ただ、残念ながらいろんな問題があってプロジェクトは流れてしまいました。脚本にも“賞味期限”があり、時間が経ち過ぎると色褪せてしまうので実現できませんでしたが、いつか日本でも撮影したいですね。

一緒に活動している仲間がインスピレーションをくれる

―ぜひ、楽しみにしております。おふたりとも積極的に創作活動を続けられていますが、ボナールにとってのマルトのように、インスピレーションを与えてくれる存在はいますか?

監督 もちろんいますよ! だから、僕がこの映画を撮ったのは、偶然ではないのかもしれません。僕には26年間一緒に暮らしている人がいますが、彼のおかげで僕の創作意欲は豊かなものになっていると感じています。

なので、この作品は彼に捧げているというか、僕たちの関係に対する敬意の表れとも言えるのではないかなと。同じ方向を見ながら、ふたりで前へ向かって進んでいるんだということをこの作品を通じてより実感しました。

ヴァンサンさん 僕は舞台の演出家としても活動をしているので、最初の頃からずっと一緒にやってきた俳優たちからはいつも刺激をもらっています。誰かひとりというわけではないけれど、彼らみんなが僕にとっては大事な存在です。

自分自身の未来と運命を信じて、期待し続けてほしい

―それでは最後に、ananweb読者に向けてメッセージをお願いします。

監督 20代や30代くらいの年代だと、「素敵な恋愛をして結婚したい!」と考えているかたが多いと思います。
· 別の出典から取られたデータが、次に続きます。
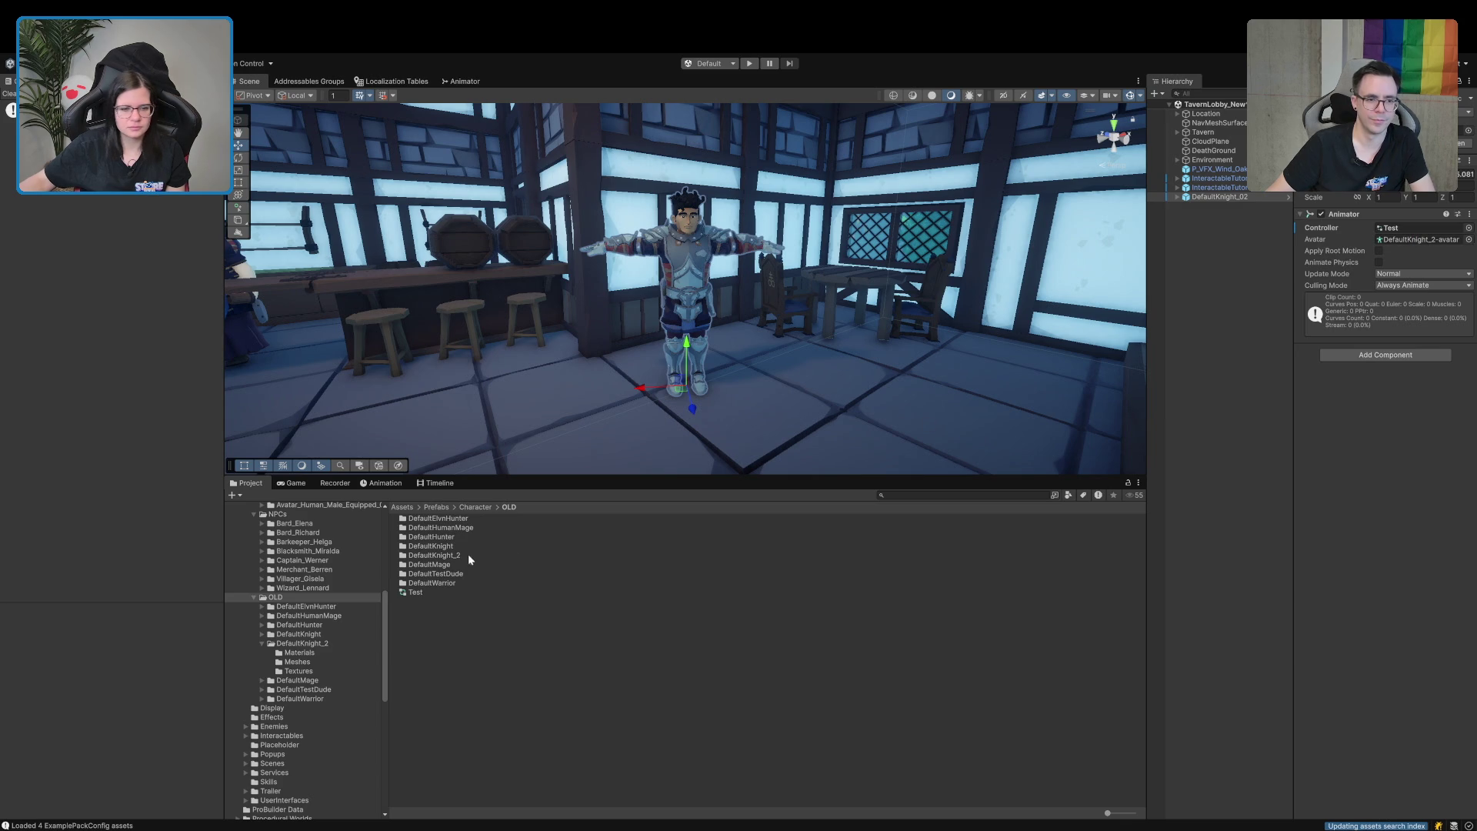
scroll(252, 621, up, 5)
それだけにボナールとマルトのように長く一緒にいるカップルの姿から、現実はそれほど理想的ではないんだと感じる部分もあるかもしれませんが、がんばればきっとあなたも頂点に近づけるはずです。

ヴァンサンさん そのためには、まず自分自身の未来と運命を信じてくださいね。そして、あなたが口にした言葉が物事をそちらの方向に動かすこともあるかもしれないので、誰かに耳を傾けてもらえるという希望を失わず、期待し続けてほしいです。

監督 それはまさに自らが置かれていた社会的境遇から抜け出そうとしたマルトがしていたことでもありますが、自分の力で自分自身に違う人生を与える生き方は参考にしてみてください。

インタビューを終えてみて…。

撮影からインタビューまで、終始和気あいあいと会話を楽しんでいたヴァンサンさんとプロヴォ監督。おふたりの穏やかなオーラに包まれながら、優しい時間を過ごすことができた取材となりました。リスペクトし合うおふたりだからこそ生み出すことができた力作をぜひお見逃しなく。

Vol. 654まで続いた「映画、ときどき私」の連載は今回で最後となります。国内外の監督や俳優のみなさんに数多くインタビューさせていただき、思い出深い取材ばかりです。長きにわたりお付き合いいただき、ありがとうございました!

絵画のような美しい景色と激しい愛情に引き込まれる

常識を超えた型破りな関係でありながら、誰よりもお互いを求め合い、理解し合っていたボナールとマルト。その姿に愛の奥深さや幸せとは何かについて、誰もが考えさせられるはずです。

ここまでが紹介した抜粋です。